Magnetosonic waves in ion trapped semiconductor chip plasma with effect of exchange correlation potential and relativistic degeneracy

Abstract

Abstract The generalized dispersion relation for the propagation of magnetohydrodynamic (MHD) waves in Cd+ ion trapped semiconductor electron-hole-ion plasmas is studied with effect of quantum corrections. The important ingredients of these corrections occurred due to Bohm potential, relativistic degeneracy, exchange-correlation potential and spin magnetization and have significant impact on the dispersion properties of perpendicular and oblique modes of MHD wave. The derived results are numerically analyzed by using the numerical parameters of GaAs, GaSb, GaN, and InP semiconductors plasmas. From the numerical analysis it is observed that for higher number density, the phase speed of magnetosonic wave is larger for the InP semiconductor, while for low number density plasma region, it gives lower values for GaAs semiconductor. Similarly the phase speed of magnetosonic wave for GaAs decreases with applied magnetic field for different regime of number density.

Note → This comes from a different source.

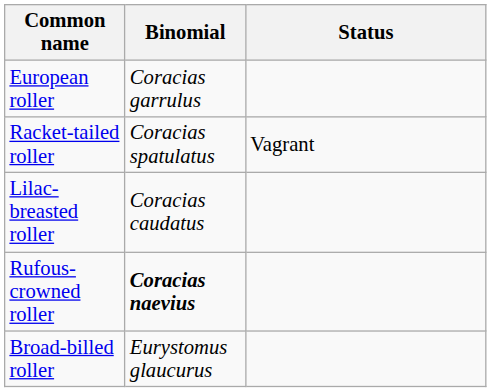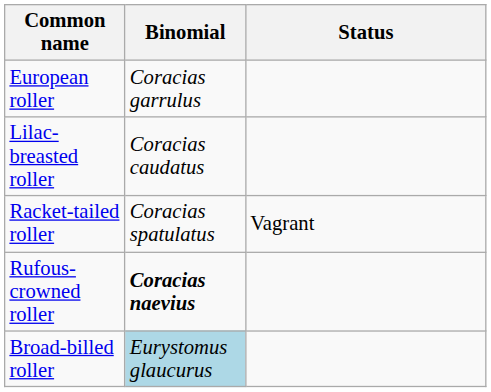rows swapped: Lilac-breasted roller <-> Racket-tailed roller
Broad-billed roller | Binomial: no background -> lightblue background
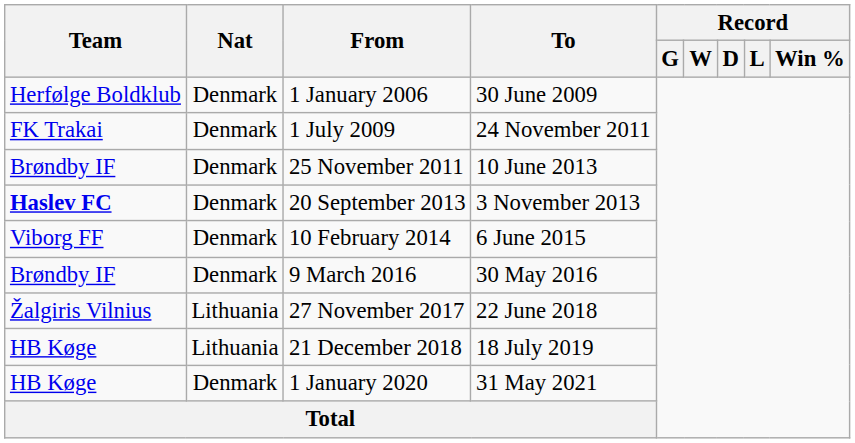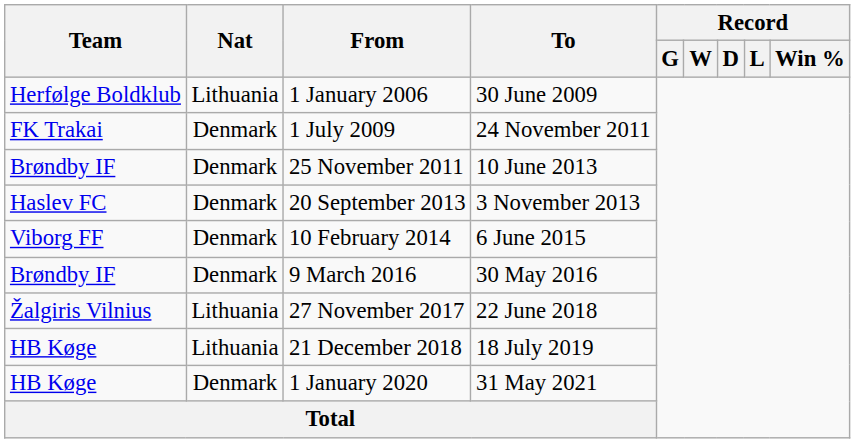1 January 2006 | Nat: Denmark -> Lithuania
20 September 2013 | Team: bold -> normal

Due to exchange-correlation potential it is found that the frequencies of magnetosonic waves are blue-shifted means that it has magnified the phase speed. It is also shown that frequency of oblique MHD wave for GaAs semiconductor plasmas increases (decreases) with number density of electrons (holes). The relativistic degeneracy term (γ) for given number density is numerically calculated (1.00011 ∼ 1.0058) for all the above-mentioned semiconductors and it is observed that due to its mild numerical value it has not significant impact on graphical manipulation. The Alfven speed for above compound semiconductors with B 0 ≤ 104 G is also calculated which are in the permissible range of order 104 cm/s to 107 cm/s. The results are helpful to understand the energy transport in semiconductor plasma in the presence of magnetic field.